図17は、本発明による一実施例の復号装置の構成を示すブロック図である。復号装置70は、可変長復号部71と、逆量子化部72と、超解像画像生成部73と、加算部74と、フレームメモリ75と、動き補償部76とを備える。
【0116】
可変長復号部71は、符号化装置60から入力される符号化データに対して可変長復号処理を施し、基準フレーム縮小画像の量子化データを逆量子化部72に出力し、基準フレーム超解像補助情報及び参照フレーム超解像補助情報を超解像画像生成部73に出力し、動きベクトル情報を超解像画像生成部73及び動き補償部76に出力する。
【0117】
逆量子化部72は、可変長復号部71から入力される基準フレーム縮小画像の量子化データに対して逆量子化処理を行い、超解像画像生成部73に出力する。
【0118】
超解像画像生成部73は、逆量子化部72から入力される基準フレーム縮小画像と、可変長復号部71から入力される動きベクトル情報、基準フレーム超解像補助情報、及び参照フレーム超解像補助情報とを用いて、基準フレーム超解像画像を生成し、加算部74に出力する。
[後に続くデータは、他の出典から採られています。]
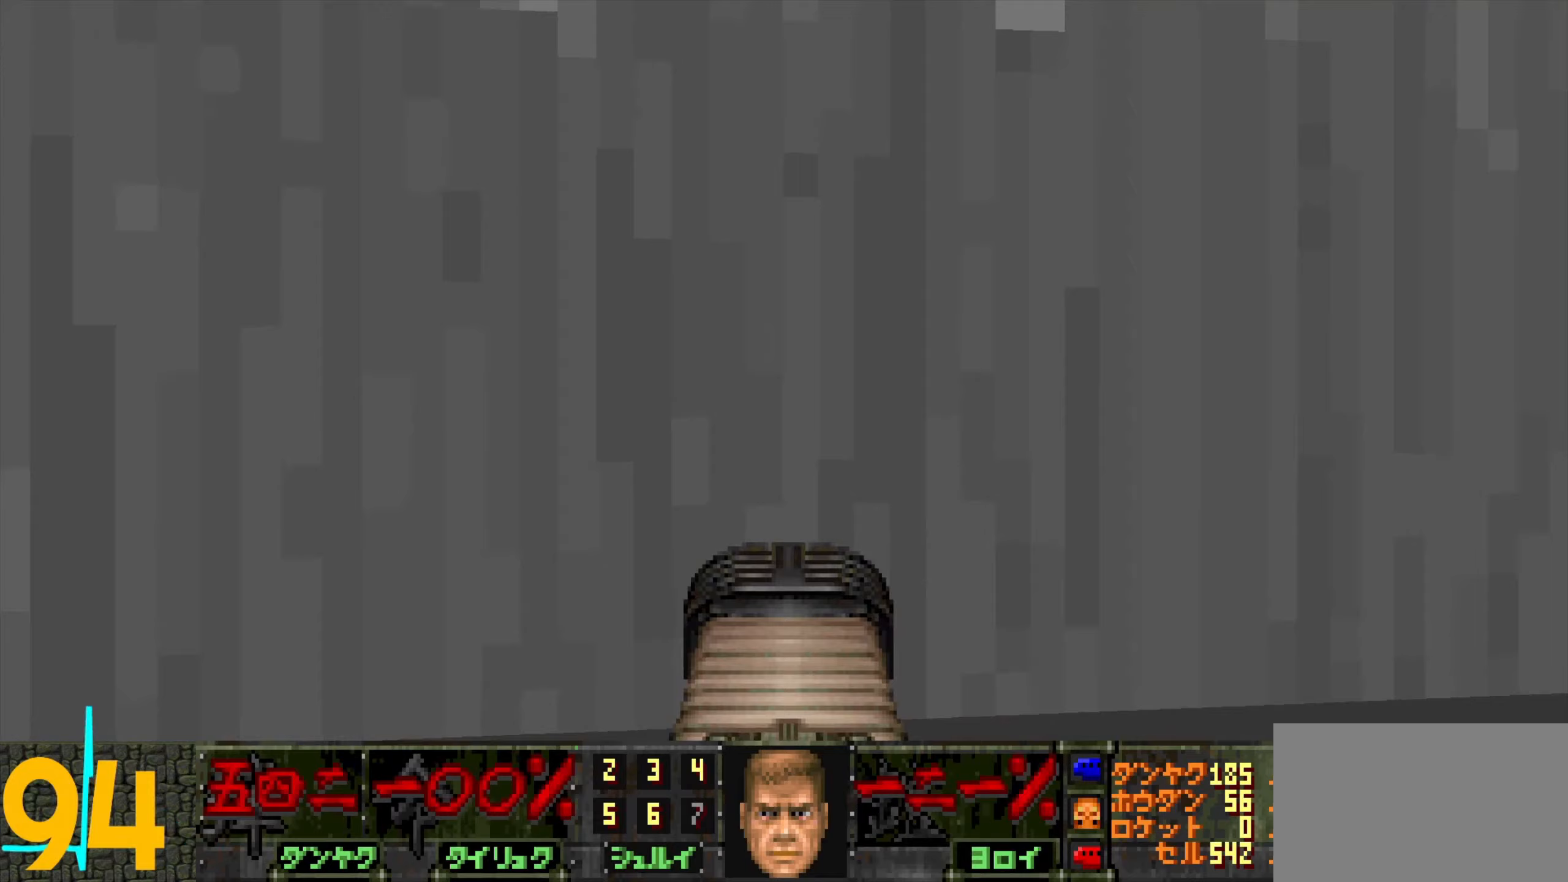
{"keys": [], "mouse": [], "events": [[183, "s", "up"], [333, "tab", "down"], [417, "tab", "up"]]}
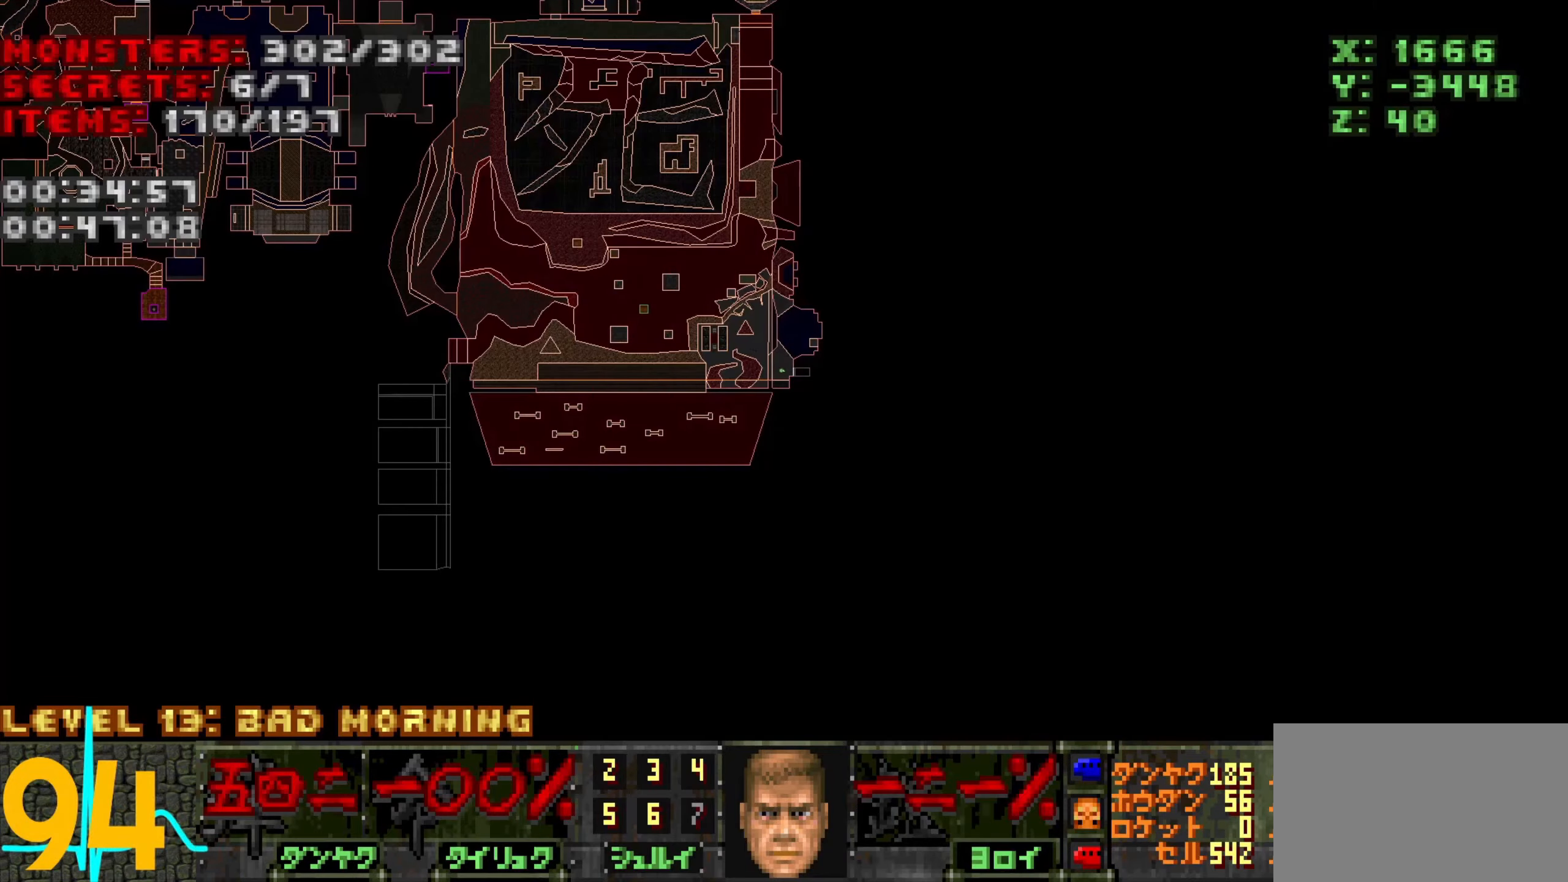
{"keys": ["tab", "w"], "mouse": [], "events": [[433, "tab", "down"], [433, "w", "down"]]}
超解像画像生成部73の詳細な構成は
図16に示した超解像画像生成部65と同様であるため、説明を省略する。
【0119】
加算部74は、超解像画像生成部73から入力される基準フレーム超解像画像と、動き補償部76から入力される予測画像とを加算して画像を復元し、復号画像をフレームメモリ75及び外部に出力する。
【0120】
動き補償部76は、フレームメモリ75に格納された参照フレーム超解像画像に対し、可変長復号部71から入力される動きベクトル情報を用いて動き補償を行って予測画像を生成し、予測画像を加算部74に出力する。
【0121】
なお、上述した復号装置70として機能させるためにコンピュータを好適に用いることができ、そのようなコンピュータは、復号装置70の各機能を実現する処理内容を記述したプログラムを、当該コンピュータの記憶部に格納しておき、当該コンピュータのCPUによってこのプログラムを読み出して実行させることで実現することができる。
【0122】
このように、符号化装置60及びそのプログラムによれば、超解像補助情報生成装置1にて生成した基準フレームの縮小画像及び超解像補助情報を符号化して伝送することができる。また、復号装置70及びそのプログラムによれば、基準フレームの縮小画像及び超解像補助情報から高画質の超解像画像を復号することができるようになる。
【0123】
上述の実施例は、代表的な例として説明したが、本発明は、上述の実施例によって制限するものと解するべきではなく、特許請求の範囲から逸脱することなく、種々の変形や変更が可能である。例えば、実施例ではウェーブレット分解によりダウンサンプリングを行っているが、オクターブ分解するものであれば、ウェーブレット分解には限定されない。